*Problem*. The pictures stay out; all of the data is to be printed exactly.

*Records supplied*.

- - -

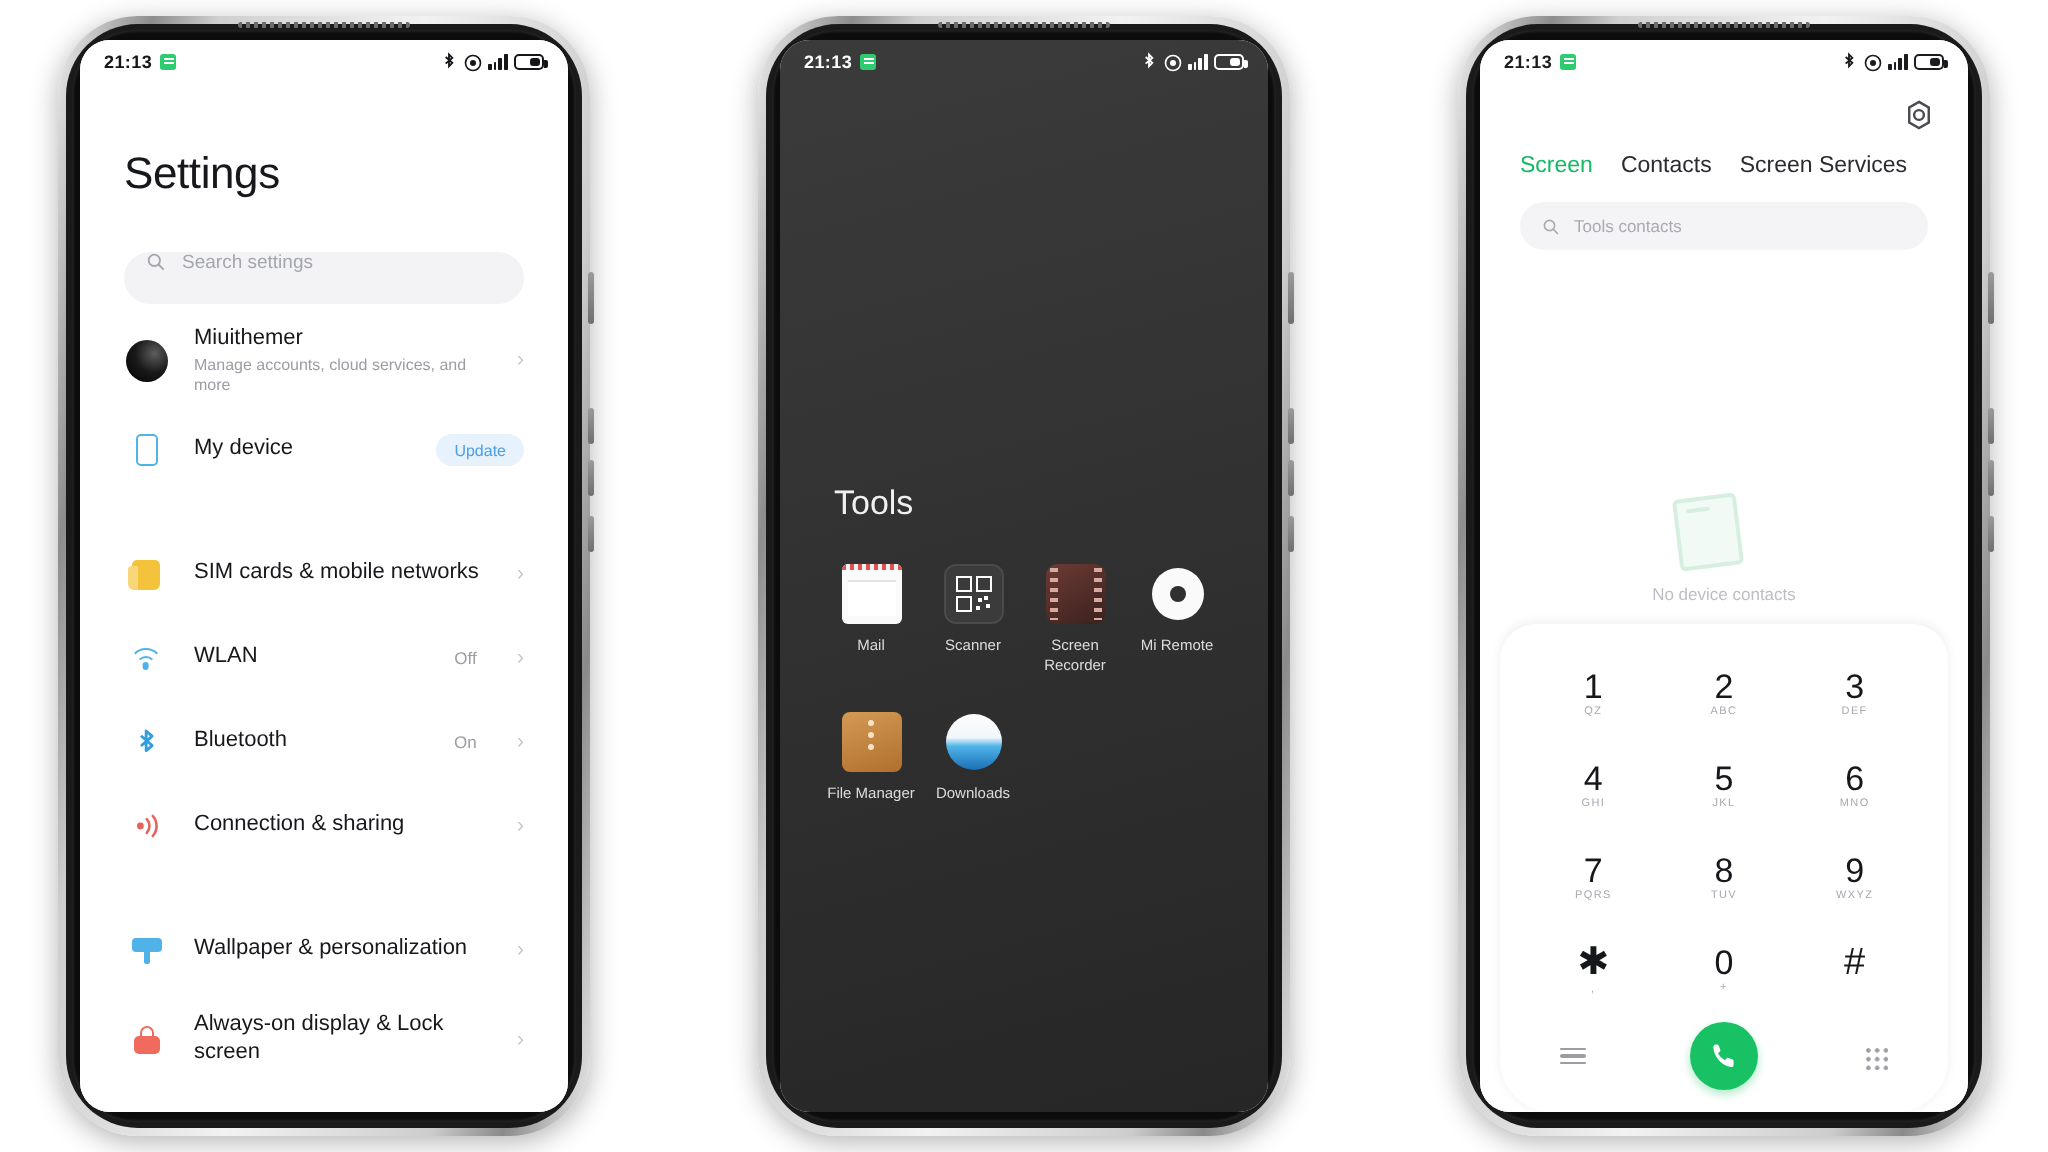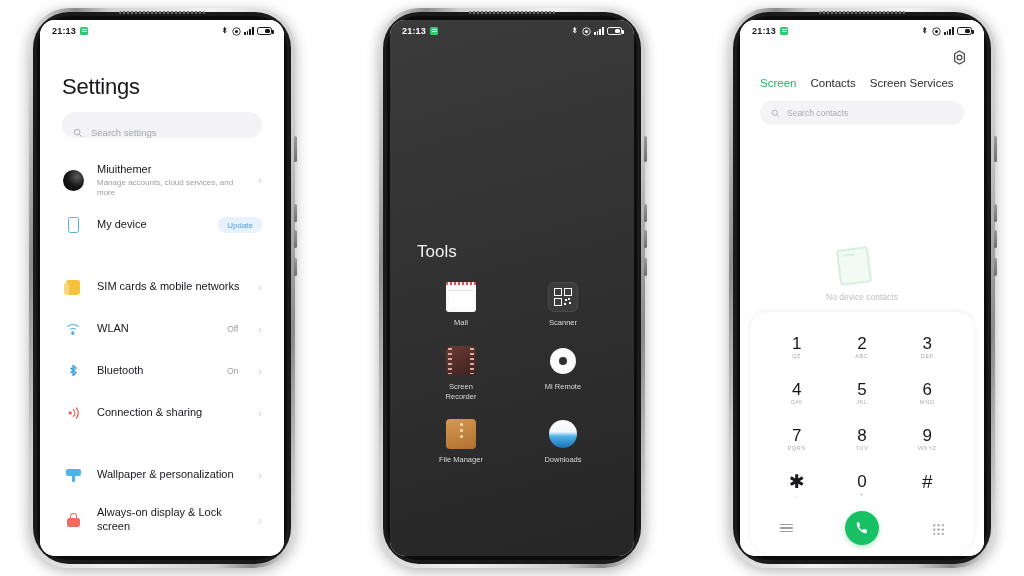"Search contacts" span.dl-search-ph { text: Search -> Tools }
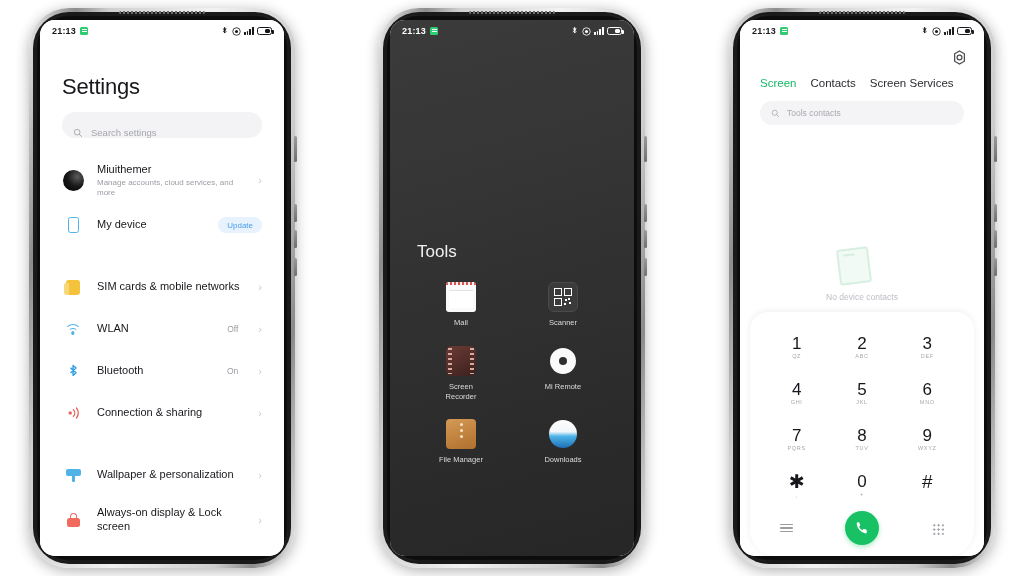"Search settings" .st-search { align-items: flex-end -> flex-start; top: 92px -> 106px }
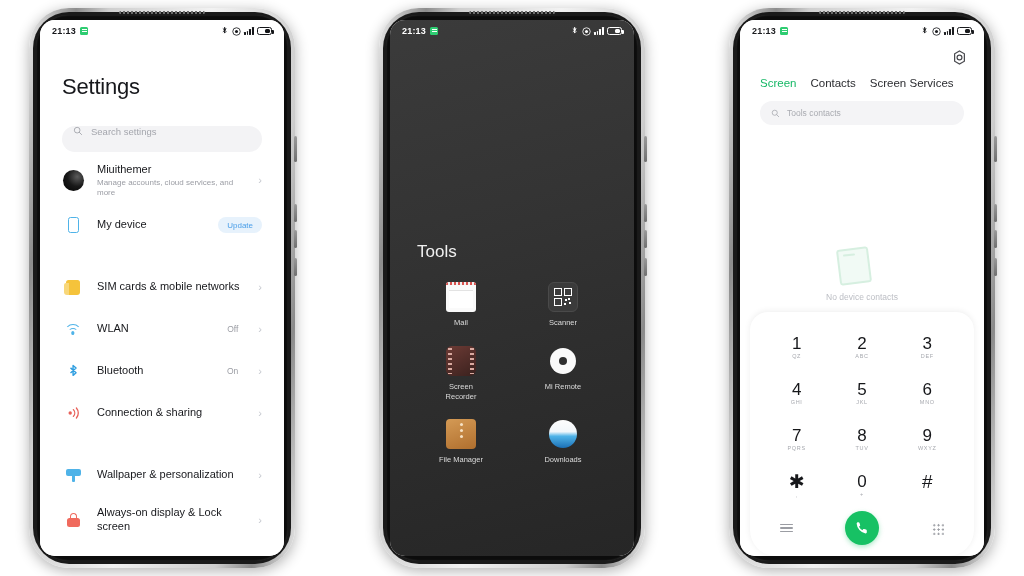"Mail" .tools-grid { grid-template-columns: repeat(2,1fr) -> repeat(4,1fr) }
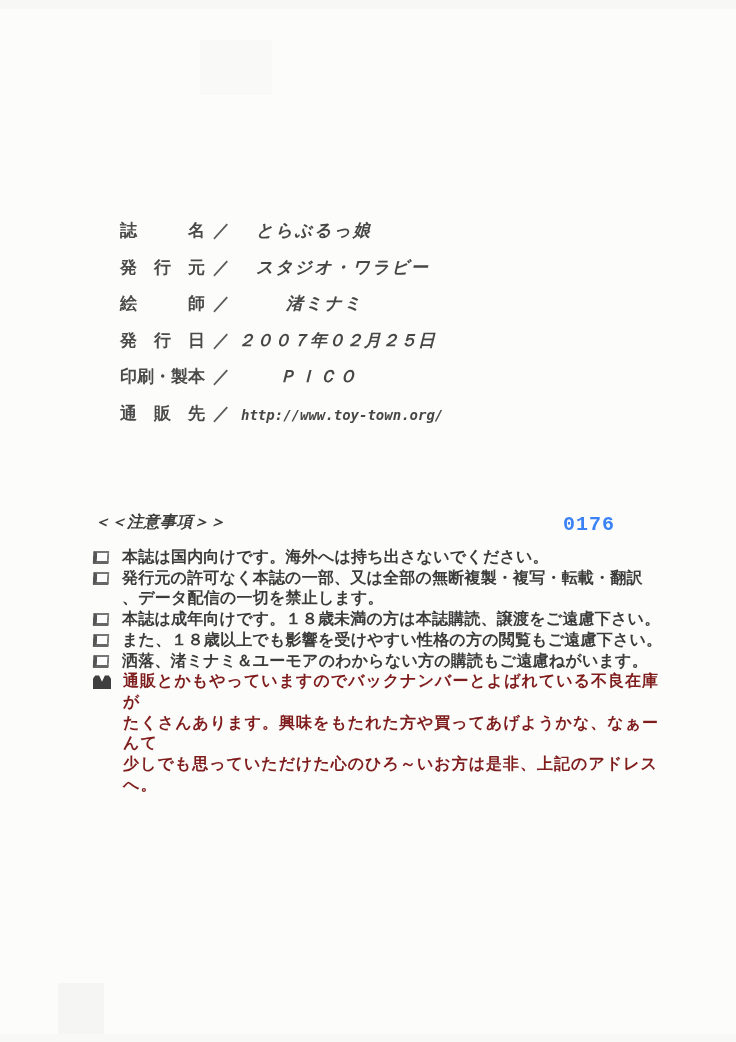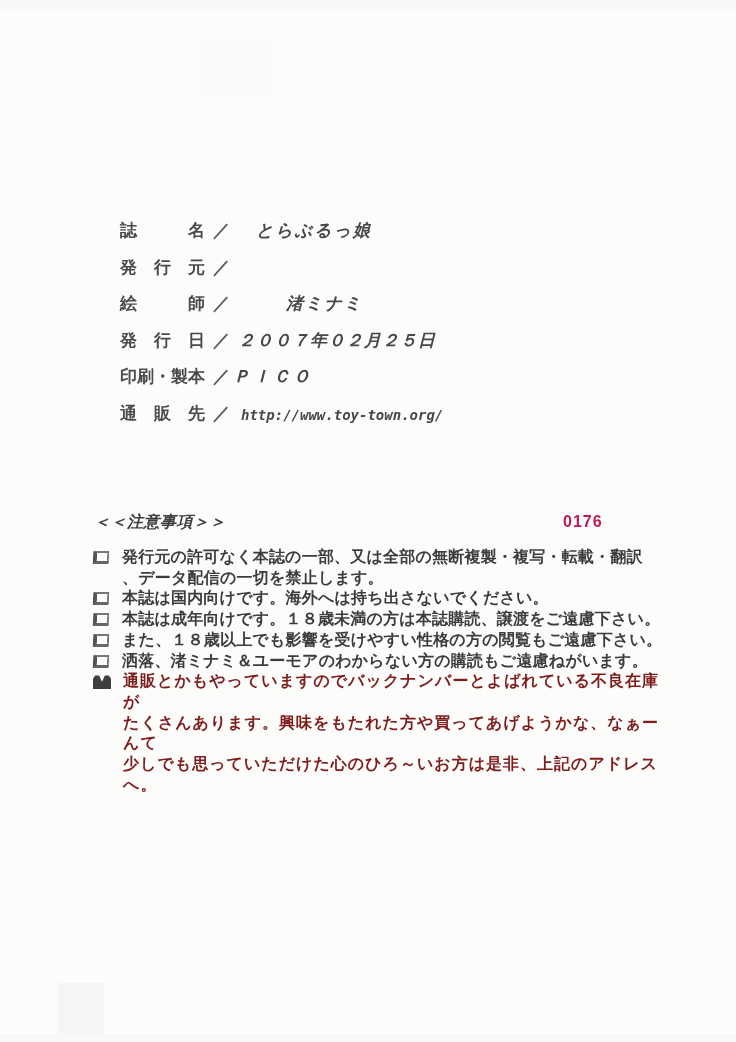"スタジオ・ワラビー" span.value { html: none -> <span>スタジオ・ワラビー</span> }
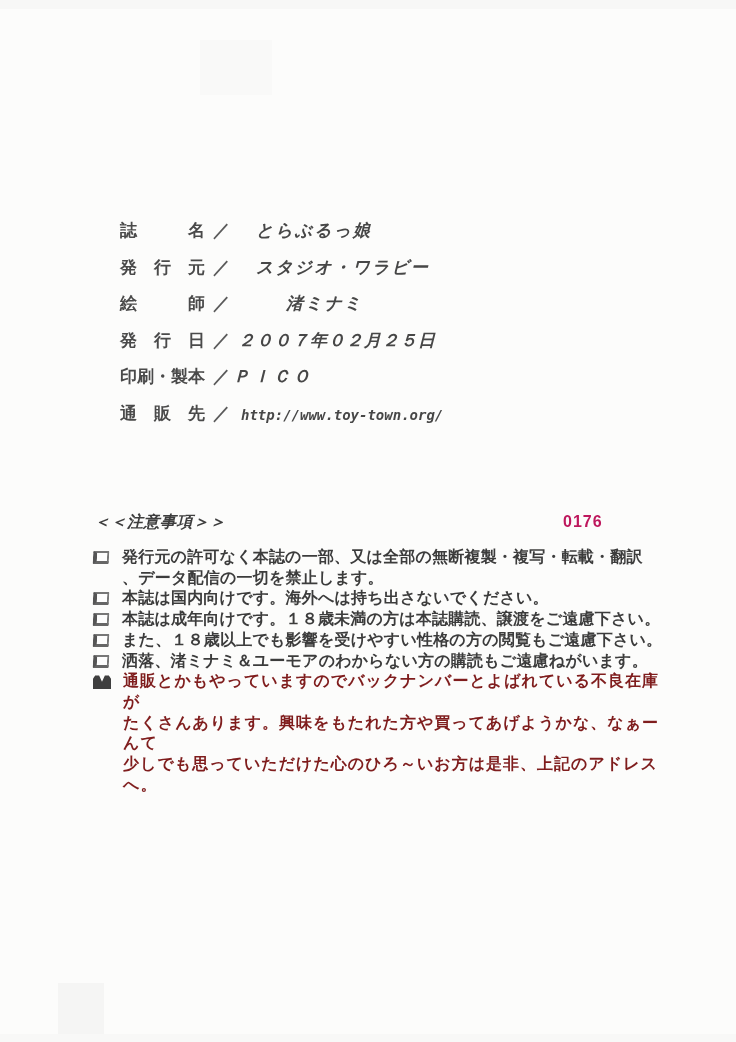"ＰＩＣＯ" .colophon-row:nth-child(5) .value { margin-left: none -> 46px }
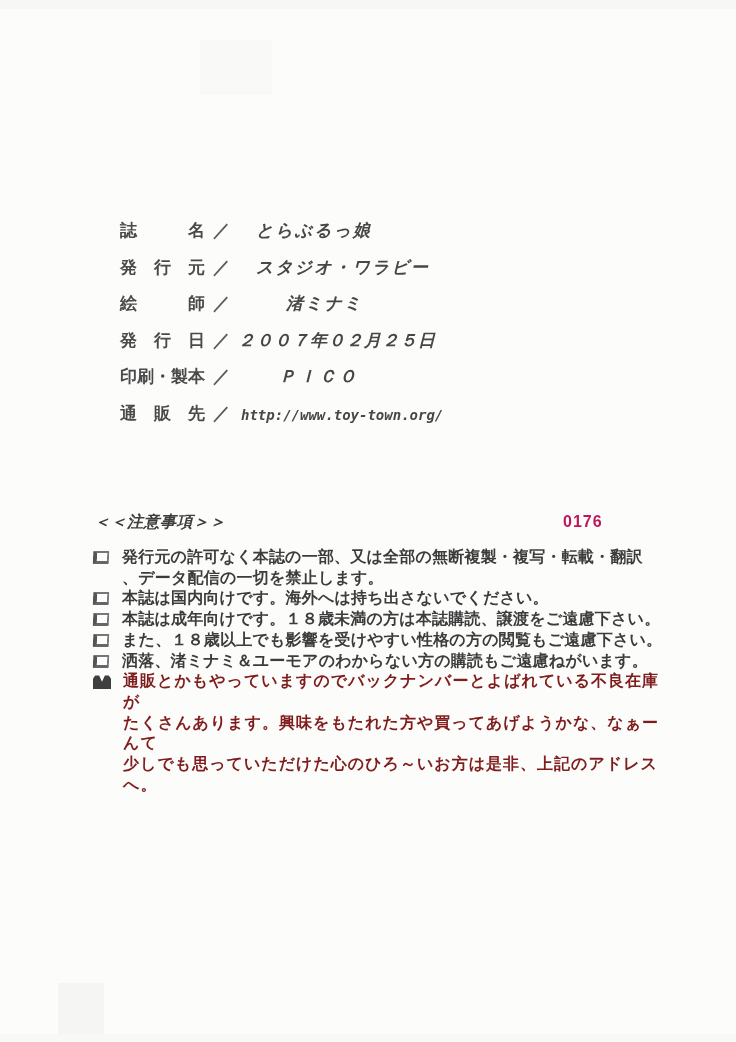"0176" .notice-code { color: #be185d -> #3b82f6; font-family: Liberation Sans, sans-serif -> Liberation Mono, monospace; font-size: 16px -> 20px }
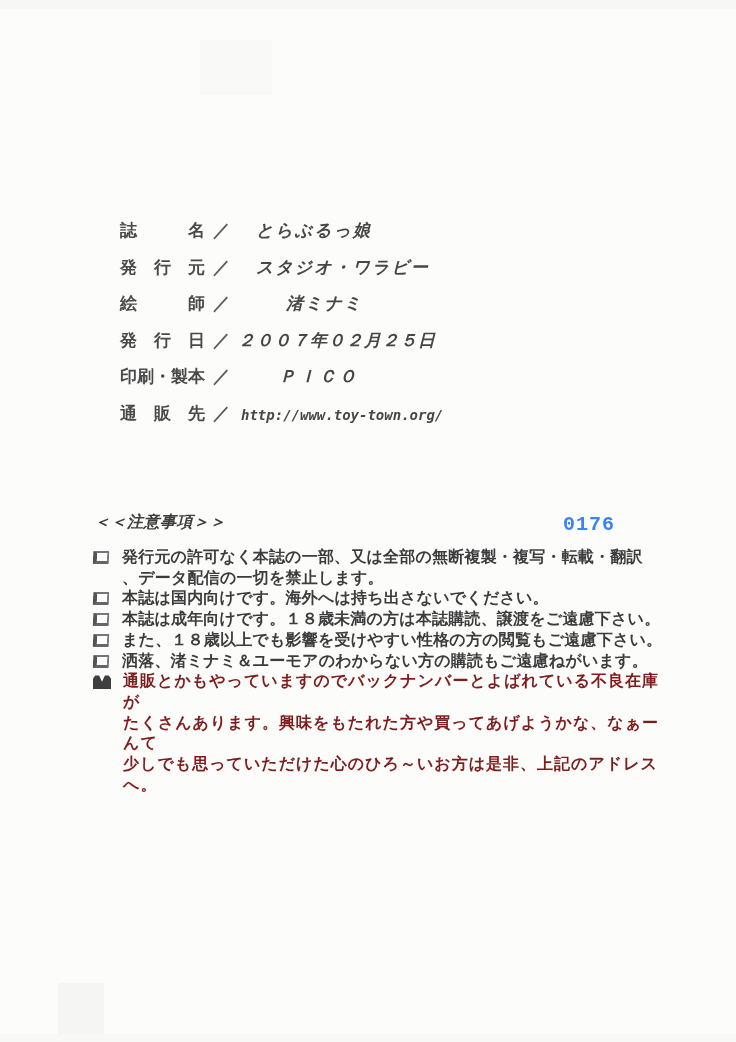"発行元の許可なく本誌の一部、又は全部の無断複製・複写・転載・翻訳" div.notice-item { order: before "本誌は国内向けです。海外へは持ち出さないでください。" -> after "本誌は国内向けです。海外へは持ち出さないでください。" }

- - -

*Worked solution*.
"Search contacts" span.dl-search-ph { text: Search -> Tools }
"Search settings" .st-search { align-items: flex-end -> flex-start; top: 92px -> 106px }
"Mail" .tools-grid { grid-template-columns: repeat(2,1fr) -> repeat(4,1fr) }
"スタジオ・ワラビー" span.value { html: none -> <span>スタジオ・ワラビー</span> }
"ＰＩＣＯ" .colophon-row:nth-child(5) .value { margin-left: none -> 46px }
"0176" .notice-code { color: #be185d -> #3b82f6; font-family: Liberation Sans, sans-serif -> Liberation Mono, monospace; font-size: 16px -> 20px }
"発行元の許可なく本誌の一部、又は全部の無断複製・複写・転載・翻訳" div.notice-item { order: before "本誌は国内向けです。海外へは持ち出さないでください。" -> after "本誌は国内向けです。海外へは持ち出さないでください。" }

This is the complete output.